Find D given the following:

\begin{bmatrix}2&5\\

8&1\end{bmatrix}

D = 2(1) - 8(5)

D = 2 - 40

D = - 38

Can the determinant be negative? Sullivan provides a fuzzy definition for the determinant. Perhaps, I need someone here to clarify this word. In the previous post, D = 0. Here, D = - 38. What exactly does that mean? I know D can also be a positive number. When I find the determinant in given problems, what exactly have I found?
 
A determinant can have any value you can imagine.

To really explain what the determinant means, you would need to be learning linear algebra. That's one reason some people would consider it inappropriate to be learning about them outside of a linear algebra course. It's sort of, "We're going to use this idea that you are not really ready for, so just trust us and do what we say." Math people don't like doing that.

So, for your purposes, a determinant is just a number you can calculate, that's useful in Cramer's Rule. The sign probably doesn't affect anything you'd do with it; whether it is zero definitely does.

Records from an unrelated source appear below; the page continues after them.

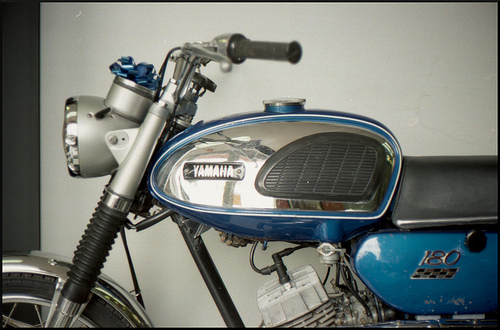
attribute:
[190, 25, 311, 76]
handles — black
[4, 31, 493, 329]
bike — silver, chrome, blue, strong, black, shiny, new, nice, gray, clean, a yamaha, bule, vintage, old, painted blue, detailed, plastic, metal, leather, fancy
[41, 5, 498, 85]
wall — white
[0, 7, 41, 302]
wall — black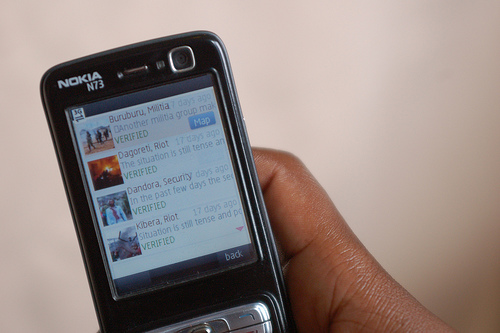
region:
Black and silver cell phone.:
[10, 6, 482, 321]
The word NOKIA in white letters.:
[50, 70, 106, 85]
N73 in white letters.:
[81, 77, 101, 97]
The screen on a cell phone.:
[61, 75, 264, 298]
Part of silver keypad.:
[147, 305, 278, 328]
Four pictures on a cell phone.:
[63, 93, 258, 305]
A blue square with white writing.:
[182, 106, 222, 136]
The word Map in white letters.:
[186, 107, 219, 134]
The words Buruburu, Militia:
[101, 98, 176, 125]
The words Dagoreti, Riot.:
[113, 136, 176, 164]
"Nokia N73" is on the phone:
[35, 34, 169, 105]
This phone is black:
[10, 30, 354, 331]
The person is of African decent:
[162, 83, 499, 325]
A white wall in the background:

As for what it really is, maybe start here: https://en.wikipedia.org/wiki/Determinant

A nice quote from there, if you want a brief statement of what a determinant means:

Geometrically, it can be viewed as the volume scaling factor of the linear transformation described by the matrix. This is also the signed volume of the n-dimensional parallelepiped spanned by the column or row vectors of the matrix. The determinant is positive or negative according to whether the linear mapping preserves or reverses the orientation of n-space.​

There are some very interesting details hidden in all that! But none of them are going to be in your chapter.
 
A determinant can have any value you can imagine.

To really explain what the determinant means, you would need to be learning linear algebra. That's one reason some people would consider it inappropriate to be learning about them outside of a linear algebra course. It's sort of, "We're going to use this idea that you are not really ready for, so just trust us and do what we say." Math people don't like doing that.

So, for your purposes, a determinant is just a number you can calculate, that's useful in Cramer's Rule. The sign probably doesn't affect anything you'd do with it; whether it is zero definitely does.

As for what it really is, maybe start here: https://en.wikipedia.org/wiki/Determinant

A nice quote from there, if you want a brief statement of what a determinant means:

Geometrically, it can be viewed as the volume scaling factor of the linear transformation described by the matrix. This is also the signed volume of the n-dimensional parallelepiped spanned by the column or row vectors of the matrix. The determinant is positive or negative according to whether the linear mapping preserves or reverses the orientation of n-space.​

There are some very interesting details hidden in all that! But none of them are going to be in your chapter.

Interesting. Thanks for the link provided.